Fetching specific fields in ES 5.X Java client API


(Teemu Kanstrén) #1

Hello,

I am still working on upgrading to ES 5.X. This time problems on my Java client API code.

In ES 2.X this would return specific field data as expected:

  public List<String> getNames(String index, String type) {
    List<String> names = new ArrayList<>();
    SearchResponse scrollResp = client.prepareSearch()
        .setIndices(index)
        .setTypes(type)
        .addFields("my_name")
        .setQuery(QueryBuilders.matchAllQuery())
        .setSize(10).execute().actionGet();
    for (SearchHit hit : scrollResp.getHits().getHits()) {
      Map<String, SearchHitField> fields = hit.getFields();
      String name = fields.get("my_name").value();
      names.add(name);
    }
    return names;
  }

But in 5.X the addFields() method seems to have disappeared. There is only addStoredFields(). I assume since my mapping does not define the fields as stored, changing the above to addStoredFields() results in zero fields returned. What is the correct method to query for specific field values in 5.X?

I also posted this question on StackOverflow, and got a reply which points to another question for ES1.5 and a different way to do this. But this was for 1.5 and above used to work for 2.X, now we are at 5.X... :confused:

Cheers,
T


(David Pilato) #2

You need to use stored fields instead.

■ Data shown ■
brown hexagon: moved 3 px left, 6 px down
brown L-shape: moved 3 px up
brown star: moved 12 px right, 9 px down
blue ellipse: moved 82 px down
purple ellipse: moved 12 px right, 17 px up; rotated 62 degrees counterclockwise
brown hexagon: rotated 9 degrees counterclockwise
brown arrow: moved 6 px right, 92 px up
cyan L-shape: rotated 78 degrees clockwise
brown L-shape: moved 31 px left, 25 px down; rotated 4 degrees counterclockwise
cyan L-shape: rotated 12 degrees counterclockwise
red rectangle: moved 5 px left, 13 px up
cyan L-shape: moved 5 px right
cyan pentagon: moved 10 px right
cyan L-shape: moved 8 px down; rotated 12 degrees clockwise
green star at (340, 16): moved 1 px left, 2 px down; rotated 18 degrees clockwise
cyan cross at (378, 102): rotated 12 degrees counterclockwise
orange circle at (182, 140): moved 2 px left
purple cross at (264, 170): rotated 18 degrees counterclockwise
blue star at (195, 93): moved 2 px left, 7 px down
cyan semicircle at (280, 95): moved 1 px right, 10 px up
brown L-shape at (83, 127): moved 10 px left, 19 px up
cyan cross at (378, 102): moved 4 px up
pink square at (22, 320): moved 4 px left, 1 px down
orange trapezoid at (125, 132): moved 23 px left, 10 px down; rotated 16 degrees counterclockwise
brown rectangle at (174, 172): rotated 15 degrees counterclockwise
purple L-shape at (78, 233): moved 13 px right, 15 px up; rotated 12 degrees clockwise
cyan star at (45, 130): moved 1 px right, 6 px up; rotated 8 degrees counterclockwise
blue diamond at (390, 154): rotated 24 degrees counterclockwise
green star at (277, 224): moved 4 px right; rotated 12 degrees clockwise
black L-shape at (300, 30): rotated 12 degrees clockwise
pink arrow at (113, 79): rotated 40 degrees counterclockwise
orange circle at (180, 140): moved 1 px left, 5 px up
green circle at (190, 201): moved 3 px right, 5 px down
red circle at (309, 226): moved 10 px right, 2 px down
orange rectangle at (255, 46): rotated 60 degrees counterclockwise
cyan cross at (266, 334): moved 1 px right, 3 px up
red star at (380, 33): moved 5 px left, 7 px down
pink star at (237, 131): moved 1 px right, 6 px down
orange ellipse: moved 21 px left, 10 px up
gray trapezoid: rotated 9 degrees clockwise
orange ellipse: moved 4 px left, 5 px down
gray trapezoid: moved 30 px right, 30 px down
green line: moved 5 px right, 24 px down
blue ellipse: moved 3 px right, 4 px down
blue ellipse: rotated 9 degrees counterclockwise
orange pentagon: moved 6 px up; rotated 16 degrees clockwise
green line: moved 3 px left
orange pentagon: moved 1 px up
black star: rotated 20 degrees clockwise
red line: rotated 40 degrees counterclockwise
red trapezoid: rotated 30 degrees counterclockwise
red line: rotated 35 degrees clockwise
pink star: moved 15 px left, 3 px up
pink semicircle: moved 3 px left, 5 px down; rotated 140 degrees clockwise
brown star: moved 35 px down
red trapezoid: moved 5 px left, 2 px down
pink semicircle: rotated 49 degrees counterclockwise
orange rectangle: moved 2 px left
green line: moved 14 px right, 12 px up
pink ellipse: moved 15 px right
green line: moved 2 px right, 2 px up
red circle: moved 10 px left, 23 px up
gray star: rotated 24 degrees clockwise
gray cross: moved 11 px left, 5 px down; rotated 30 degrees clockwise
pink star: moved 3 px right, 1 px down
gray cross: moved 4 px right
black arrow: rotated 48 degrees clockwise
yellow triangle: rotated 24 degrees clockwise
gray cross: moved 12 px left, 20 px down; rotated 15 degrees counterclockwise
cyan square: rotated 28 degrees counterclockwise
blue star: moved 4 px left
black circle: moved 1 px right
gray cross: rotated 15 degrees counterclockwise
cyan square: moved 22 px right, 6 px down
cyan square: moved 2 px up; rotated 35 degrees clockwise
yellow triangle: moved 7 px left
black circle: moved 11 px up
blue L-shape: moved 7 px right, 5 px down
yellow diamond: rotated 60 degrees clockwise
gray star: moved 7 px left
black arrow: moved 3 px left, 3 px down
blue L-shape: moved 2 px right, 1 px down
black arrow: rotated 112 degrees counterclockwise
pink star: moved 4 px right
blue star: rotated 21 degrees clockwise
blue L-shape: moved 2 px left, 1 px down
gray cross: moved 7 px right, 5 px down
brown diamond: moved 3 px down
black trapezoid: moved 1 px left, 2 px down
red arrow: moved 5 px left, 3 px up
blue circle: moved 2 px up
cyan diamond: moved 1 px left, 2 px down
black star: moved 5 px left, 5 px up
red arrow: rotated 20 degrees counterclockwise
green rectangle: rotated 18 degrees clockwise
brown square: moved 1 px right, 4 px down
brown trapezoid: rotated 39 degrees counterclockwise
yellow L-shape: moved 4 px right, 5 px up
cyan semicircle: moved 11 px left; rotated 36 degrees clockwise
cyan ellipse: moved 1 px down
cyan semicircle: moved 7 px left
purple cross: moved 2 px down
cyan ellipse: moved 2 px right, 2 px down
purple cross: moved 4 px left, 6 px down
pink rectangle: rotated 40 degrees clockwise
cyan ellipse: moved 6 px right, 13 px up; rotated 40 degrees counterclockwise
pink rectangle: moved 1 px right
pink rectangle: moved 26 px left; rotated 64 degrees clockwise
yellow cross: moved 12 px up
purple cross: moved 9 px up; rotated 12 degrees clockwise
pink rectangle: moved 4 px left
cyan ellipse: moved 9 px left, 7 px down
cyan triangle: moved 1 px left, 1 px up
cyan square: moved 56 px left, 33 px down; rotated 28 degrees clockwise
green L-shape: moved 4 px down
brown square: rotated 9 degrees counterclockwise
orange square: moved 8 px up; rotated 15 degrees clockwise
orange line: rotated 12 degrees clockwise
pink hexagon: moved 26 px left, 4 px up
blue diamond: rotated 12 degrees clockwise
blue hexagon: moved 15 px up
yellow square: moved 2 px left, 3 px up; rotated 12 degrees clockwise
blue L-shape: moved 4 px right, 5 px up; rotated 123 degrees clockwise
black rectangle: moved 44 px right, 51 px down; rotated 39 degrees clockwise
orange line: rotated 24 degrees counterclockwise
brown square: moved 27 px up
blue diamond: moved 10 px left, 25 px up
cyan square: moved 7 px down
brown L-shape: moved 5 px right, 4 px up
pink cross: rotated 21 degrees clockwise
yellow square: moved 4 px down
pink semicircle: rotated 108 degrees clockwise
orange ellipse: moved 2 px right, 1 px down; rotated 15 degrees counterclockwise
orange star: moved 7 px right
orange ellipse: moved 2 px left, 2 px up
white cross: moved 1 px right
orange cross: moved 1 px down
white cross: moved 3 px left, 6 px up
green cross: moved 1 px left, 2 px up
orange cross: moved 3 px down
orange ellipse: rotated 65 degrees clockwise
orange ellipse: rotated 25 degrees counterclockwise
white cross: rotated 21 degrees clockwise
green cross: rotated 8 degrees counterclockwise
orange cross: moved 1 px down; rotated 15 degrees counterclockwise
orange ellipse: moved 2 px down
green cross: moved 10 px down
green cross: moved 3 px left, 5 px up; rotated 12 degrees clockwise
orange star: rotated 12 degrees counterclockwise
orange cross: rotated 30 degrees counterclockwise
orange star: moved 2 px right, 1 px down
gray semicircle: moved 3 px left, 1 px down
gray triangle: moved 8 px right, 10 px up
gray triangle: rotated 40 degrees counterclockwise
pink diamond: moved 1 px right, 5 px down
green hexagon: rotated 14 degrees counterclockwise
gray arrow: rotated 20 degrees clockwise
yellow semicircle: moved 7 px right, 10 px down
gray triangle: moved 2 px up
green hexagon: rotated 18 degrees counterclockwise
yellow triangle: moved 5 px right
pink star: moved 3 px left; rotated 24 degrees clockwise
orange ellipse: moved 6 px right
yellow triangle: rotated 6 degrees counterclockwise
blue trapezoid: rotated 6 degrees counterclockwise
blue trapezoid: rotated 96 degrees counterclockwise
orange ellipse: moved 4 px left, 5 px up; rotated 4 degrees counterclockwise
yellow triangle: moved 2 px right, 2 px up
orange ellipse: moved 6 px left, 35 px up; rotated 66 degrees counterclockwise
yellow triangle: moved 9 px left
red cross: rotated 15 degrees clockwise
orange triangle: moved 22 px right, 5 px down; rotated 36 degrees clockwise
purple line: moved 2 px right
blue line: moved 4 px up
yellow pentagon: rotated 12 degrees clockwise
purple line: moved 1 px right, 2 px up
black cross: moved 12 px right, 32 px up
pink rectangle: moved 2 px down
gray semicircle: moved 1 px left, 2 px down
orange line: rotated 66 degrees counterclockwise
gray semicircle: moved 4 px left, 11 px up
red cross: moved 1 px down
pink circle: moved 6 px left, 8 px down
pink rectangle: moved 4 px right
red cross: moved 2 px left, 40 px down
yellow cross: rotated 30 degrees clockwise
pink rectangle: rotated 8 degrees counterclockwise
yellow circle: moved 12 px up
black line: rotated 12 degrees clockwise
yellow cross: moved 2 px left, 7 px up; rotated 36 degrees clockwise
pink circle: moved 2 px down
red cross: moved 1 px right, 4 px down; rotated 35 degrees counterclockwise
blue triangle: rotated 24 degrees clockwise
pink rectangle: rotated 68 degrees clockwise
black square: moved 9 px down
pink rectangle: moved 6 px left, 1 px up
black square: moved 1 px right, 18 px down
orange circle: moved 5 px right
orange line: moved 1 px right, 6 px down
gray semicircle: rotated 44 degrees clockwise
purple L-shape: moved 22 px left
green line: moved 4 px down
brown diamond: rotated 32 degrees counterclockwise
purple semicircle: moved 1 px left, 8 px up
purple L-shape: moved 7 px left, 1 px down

■ Work to complete ■
Please reproduce word for word the part of the ES 5.X thread that begins at the words "I also posted" and ends after "stored fields instead.". The entries come from a separate source, not from the ES 5.X thread.

■ The output ■
I also posted this question on StackOverflow, and got a reply which points to another question for ES1.5 and a different way to do this. But this was for 1.5 and above used to work for 2.X, now we are at 5.X... :confused:

Cheers,
T


(David Pilato) #2

You need to use stored fields instead.